Estamos desconcertados, con el mal en los talones y el miedo en el tuétano de nuestros frágiles huesos, que creíamos tan poderosos como nuestra alma desafiante y prepotente. Estamos afligidos y angustiados, ante un desolado paisaje humano que ya no nos parece estimulador de nuestras creatividades que creíamos supremas. Estamos -diríase- medio muertos, entre la parva y el desencanto. ¿Qué nos ha pasado? Dios nos está advirtiendo de un mal mayor.
No es que Dios haya enviado el virus, sino que ha dejado que la naturaleza siguiera su curso de modo que “sirviera a su plan, no al de los hombres. (...) Así actúa a veces Dios con nosotros: trastorna nuestros proyectos y nuestra tranquilidad para salvarnos del abismo que no vemos”. Son palabras del padre Raniero Cantalamessa, el sacerdote franciscano predicador de la casa pontificia. Tenemos el abismo delante, ¡y no lo vemos!
De hecho, si nuestro Padre amoroso, por medio de su Palabra, Jesucristo, nuestro Dios Redentor, nos hubiera dejado seguir altivos nuestro camino, hubiera sido peor. Pero su plan hubiera continuado su curso, imperturbable. La corrección que ahora nos está aplicando es, sin duda, para que Él pueda sacar un bien mayor de la madeja en que nos hemos arremolinado. Está trillando la mies, nos está purificando. ¿Qué será de nosotros? De nuestra reacción depende. Si insistimos en el mal, el mal será mayor. Si aprendemos la lección y rectificamos, será nuestra salvación. Dios no se equivoca. Es todopoderoso. Nos equivocamos nosotros.
Un solo ejemplo nos bastará, como una de las múltiples caras del poliedro con que a menudo compara la realidad el Papa Francisco. En la diócesis de Getafe, donde se encuentra uno de los municipios (Valdemoro) más azotados por el contagio del coronavirus, desentrañaba su obispo auxiliar, monseñor José Rico Pavés una aparente contradicción. Era en una carta pastoral este marzo pasado. “Los sacerdotes que están hospitalizados nos están regalando el testimonio admirable de vivir la postración de la enfermedad como ofrenda por el bien espiritual de sus fieles. ¡Están haciendo de sus camas hospitalarias verdaderos hospitales donde se unen a Cristo, Sacerdote y Víctima!”. ¿No parece un antagonismo? ¡Pues es nuestra salvación! Así es Jesús, Sacerdote y Rey, y así es su acción salvífica en toda su vida, desde la Encarnación hasta su muerte en Cruz, para nuestra justificación. Del mal saca el bien. Es la Cruz Redentora.
“¿Cruz? ¿¡Qué me cuentas!? ¡Yo quiero vivir, y santas pascuas!”, siguen rebelándose algunos... Y siguen por el camino de la perdición.

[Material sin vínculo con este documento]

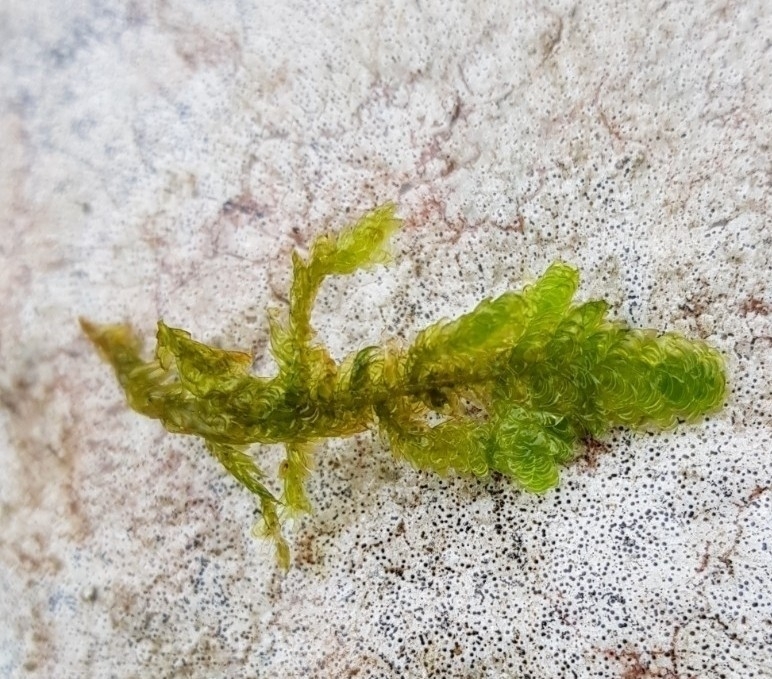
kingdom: Plantae
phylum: Bryophyta
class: Bryopsida
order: Hypnales
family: Neckeraceae
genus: Exsertotheca
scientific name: Exsertotheca crispa
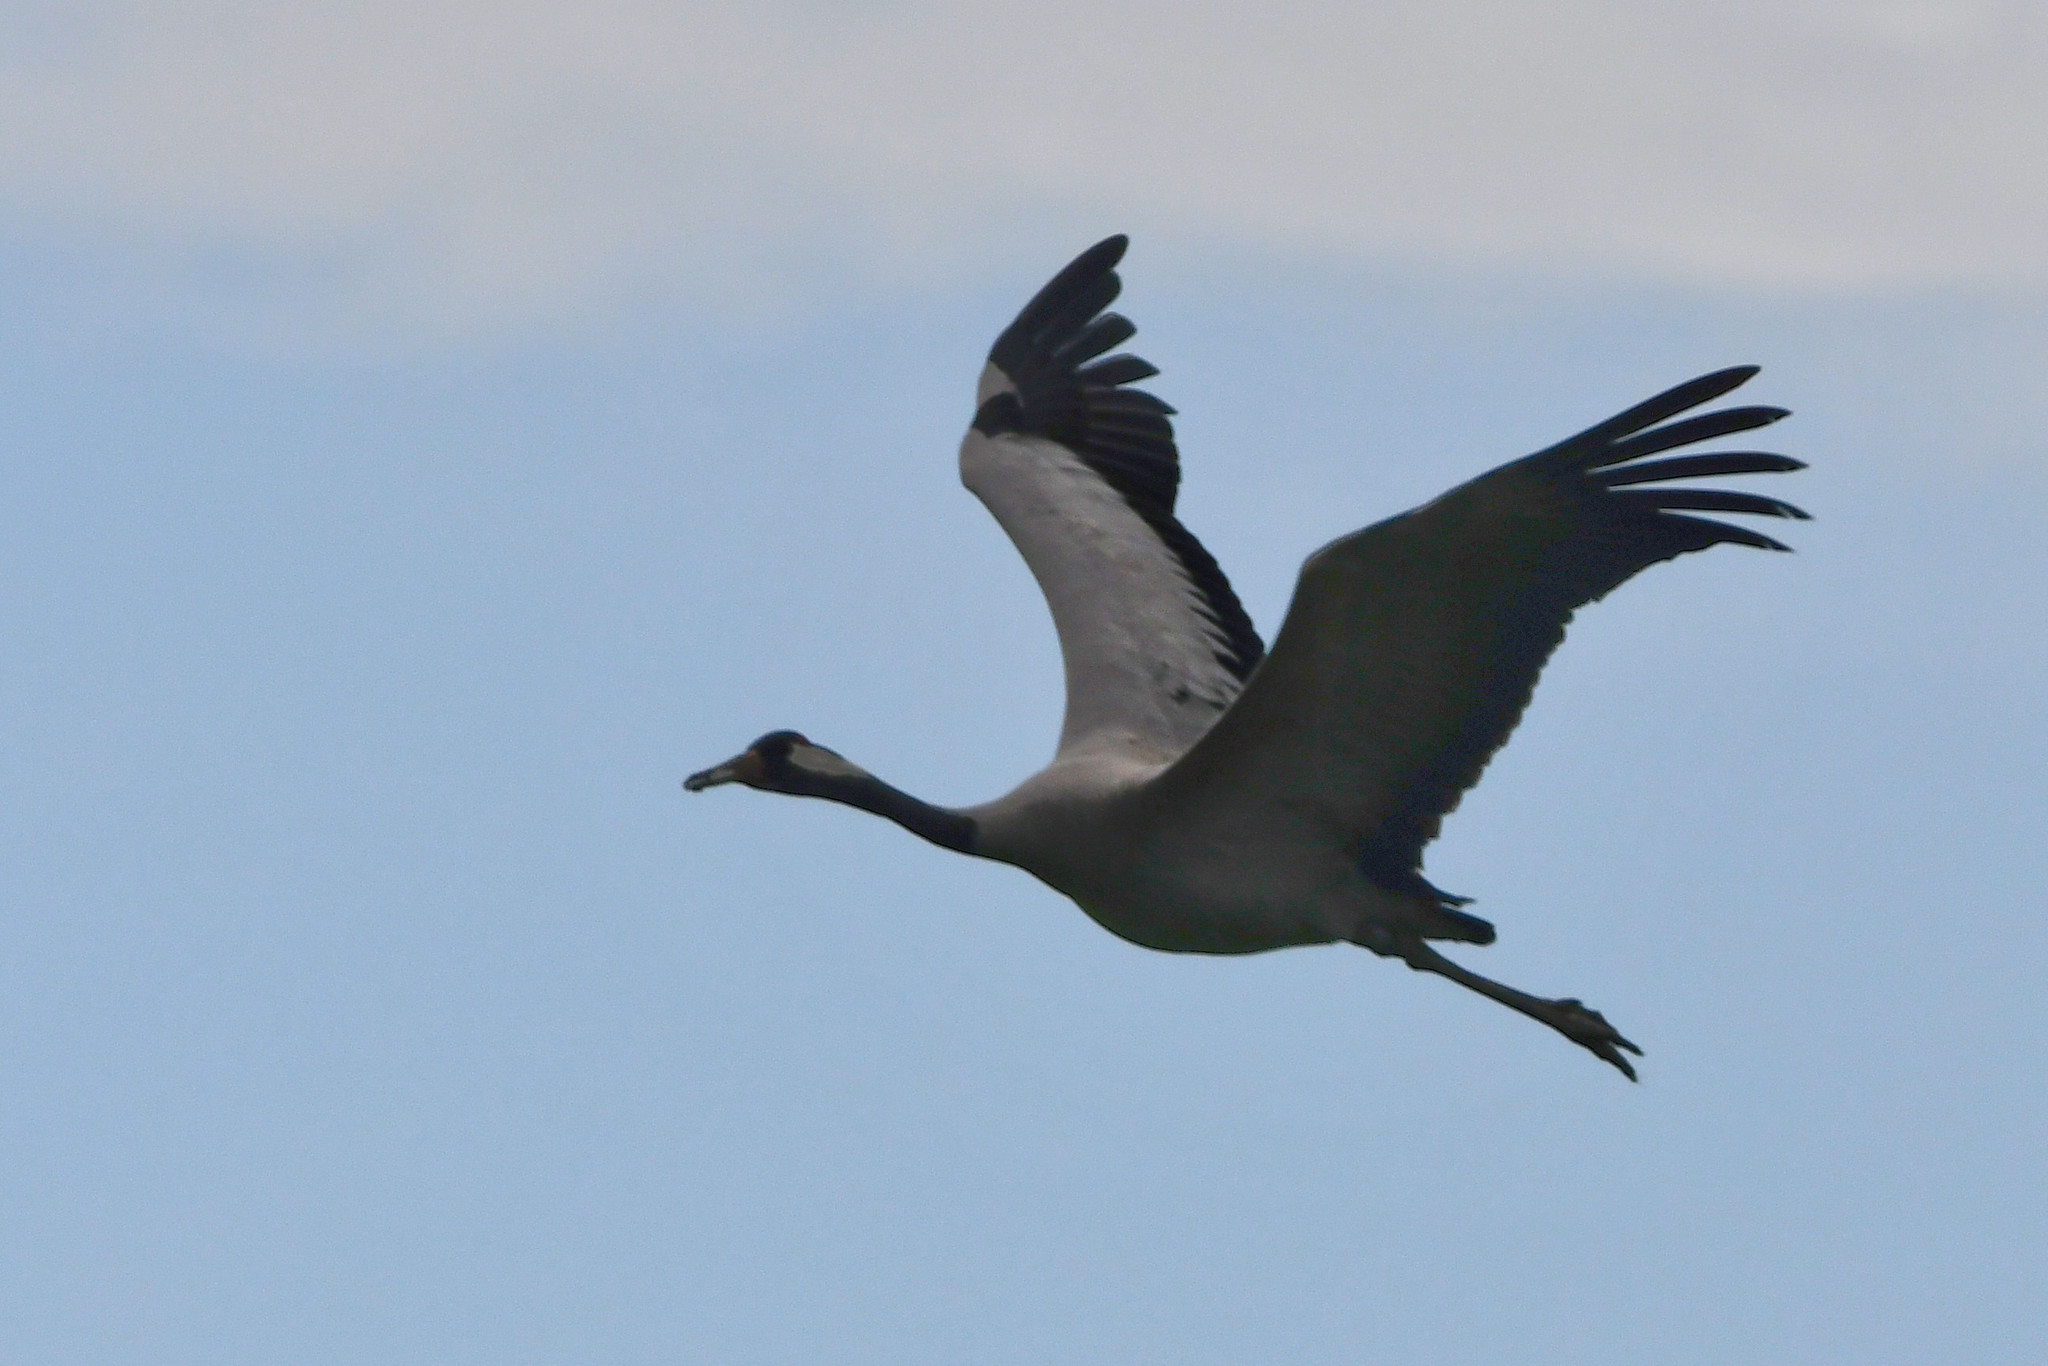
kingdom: Animalia
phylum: Chordata
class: Aves
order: Gruiformes
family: Gruidae
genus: Grus
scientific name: Grus grus
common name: Common crane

Pues son libres de hacerlo, sí, y Dios respeta su libertad. Pero, si no rectifican, si no cambian su manera de vivir ante el Creador y nuestras hermanas creaturas, su mal personal, o nuestro mal comunitario, con todo nuestro sufrimiento acumulado, nos pasará factura. Una factura que quizás ya no podamos pagar a fin de mes... eso es, de nuestra vida. El arrepentimiento y la reparación deben llegar antes de la muerte.
En efecto, en nuestro trastornado mundo, estamos en el cruce de caminos. Podemos elegir. Ante la pandemia podemos retomar el camino del bien o proseguir por el del mal. Pero indefectiblemente ganará el bien, ganará Dios. Y los que consigamos ser consistentes, nos habremos ganado el Cielo. ¡Ojalá elijamos el sendero del bien! Entonces, nos será necesario nuestro alimento cotidiano: debemos rezar e intensificar nuestra oración para no desfallecer. La caminata -como vemos- es y será dura. Pero con la oración lo podemos todo, nada nos es imposible (Cfr. Mt 17,20). “Dios es fiel y no nos deja solos”, afirmó el Papa en su homilía de la Vigilia Pascual de este año.
Es lo que sintetizó en imágenes el Abad General de la Orden Cisterciense, Mauro-Giuseppe Lepori, en la carta a todos los miembros de su orden, con ocasión de la crisis del coronavirus. Con nuestra oración “nuestra riqueza es entonces la pobreza de no tener otro poder que el de mendigar con fe [a Dios] (...) con una mendicidad más humilde, más pobre, más efectiva ante el buen Padre de todos (...), que tiende a abrazar a toda la Humanidad”. Lo dijo el citado abad. Nos lo repite Dios, el dueño de la mies: “Los obreros son pocos: Rogad, pues, al dueño de la mies que mande obreros a su mies” (Lc 10,2). ¡Y somos todos! –si queremos.